I bought eight plants and settled on six liquids. Two of the plants were control subjects which would only receive water. The other plants would be fed orange juice, milk, Coke, Capri Sun, vinegar or Clorox. I briefly considered using chocolate milk for one of the subjects, but I ended up drinking it all. I was a fat kid.
I was meticulous throughout the process and spent well over two hours everyday for three weeks checking up on the plants. They all received the same amount of liquid at the same time of day. I would then assess their progress with a tape measure and record the data in a Mead composition notebook.
I also spent a lot of time in the library reading up on plants. I don't remember much about it now, but back in the fourth grade, I could bore the shit out of you with everything I knew about photosynthesis and chloroplasts and cell walls and cytoplasm.
My hypothesis was that the milk plant would surpass all the others. The reason being that milk does a body good. Why wouldn't it do the same for a plant?
Turns out, the OJ plant was the real winner. It grew twice as large as the control subjects. Unsurprisingly, the Clorox plant lost. Because it died. Clorox killed the plant, you guys.
I wrote up my findings and organized them onto a tri-fold poster board. I added my hypothesis with the research I had done, then wrote up an analysis and conclusion with data to back it up. To make the presentation less boring, I drew penguins in lab coats to illustrate the experiment. I was in a penguin phase at the time.
The day of the fair, all of the fourth graders lined up in front of their experiments in the school library. Most of them put in just enough effort to look like they cared. "Will an egg float in fresh water or salt water?" was a popular experiment, but there were also a couple of volcanoes and potato batteries.
Mrs. Decker was the judge. She walked around the room, eyeing each experiment carefully and asking pointed questions. When she reached me, I stood tall and made sure the plants were organized properly in front of the tri-fold.
Mrs.
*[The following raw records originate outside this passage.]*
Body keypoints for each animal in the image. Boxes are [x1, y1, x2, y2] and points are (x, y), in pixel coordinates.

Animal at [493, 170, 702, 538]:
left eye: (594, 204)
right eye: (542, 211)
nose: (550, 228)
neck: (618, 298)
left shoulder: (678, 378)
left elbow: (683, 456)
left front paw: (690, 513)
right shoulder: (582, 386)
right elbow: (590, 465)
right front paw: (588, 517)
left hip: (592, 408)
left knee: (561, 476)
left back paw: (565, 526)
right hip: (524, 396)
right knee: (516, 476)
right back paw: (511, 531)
Decker read through my hypothesis and research, then examined each of the plants. She asked no questions.
"Very thorough, Alfonso." she said. "Nice. Very nice."
Then she walked off and we broke for lunch.
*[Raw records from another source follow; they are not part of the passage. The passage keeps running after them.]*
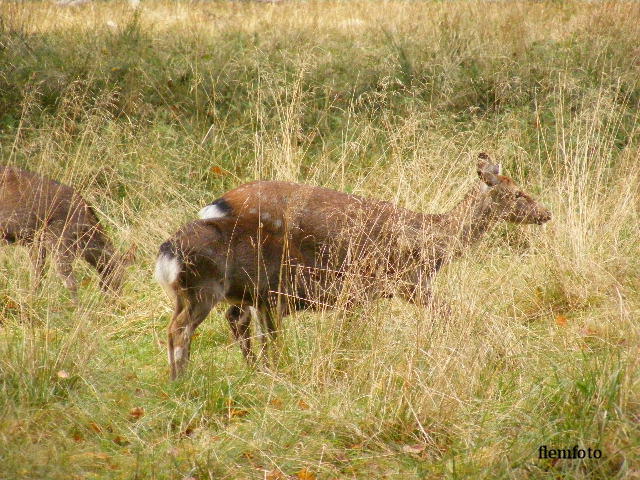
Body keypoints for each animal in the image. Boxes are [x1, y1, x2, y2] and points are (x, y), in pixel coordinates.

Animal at [0, 167, 135, 298]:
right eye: (120, 277)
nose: (117, 298)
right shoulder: (58, 237)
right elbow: (70, 282)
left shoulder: (35, 241)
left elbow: (38, 274)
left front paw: (33, 298)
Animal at [156, 154, 552, 378]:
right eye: (518, 193)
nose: (546, 213)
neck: (432, 240)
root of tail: (216, 204)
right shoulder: (400, 283)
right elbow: (452, 314)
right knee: (206, 325)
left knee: (234, 322)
I spent the entire lunch period thinking about how awesome that first-place blue ribbon was going to look in my room and how my life was going to be devoted to science. In between bites of Mexican Pizza, I would tell everyone how much I loved science. They just ignored me, but I didn't care. I was ecstatic. I had found my calling. Also, I had three slices of Mexican Pizza. Again, I was a fat kid, remember?
When we came back, I rushed over to my plants and looked around for the blue ribbon. Instead, I found a red ribbon with a big fat "2" in the center. Second-place. First loser.
I heard shouts of joy from the corner of the library and looked over to see David Decker pumping his fists into the air. David was Mrs. Decker's son.
I walked over to his tri-fold. It was a recounting of Newton's apple story complete with typed-up explanations and photographs of apples falling from trees. It wasn't even an experiment. It was a history lesson.
But smack dab in the middle of his tri-fold was a blue ribbon.
No matter how much effort you put in, it doesn't really matter. It's all politics and nepotism. The moral of the story?
Don't even bother. The rat race is rigged. Never try, guys. Or ptry, I guess. Never ptry.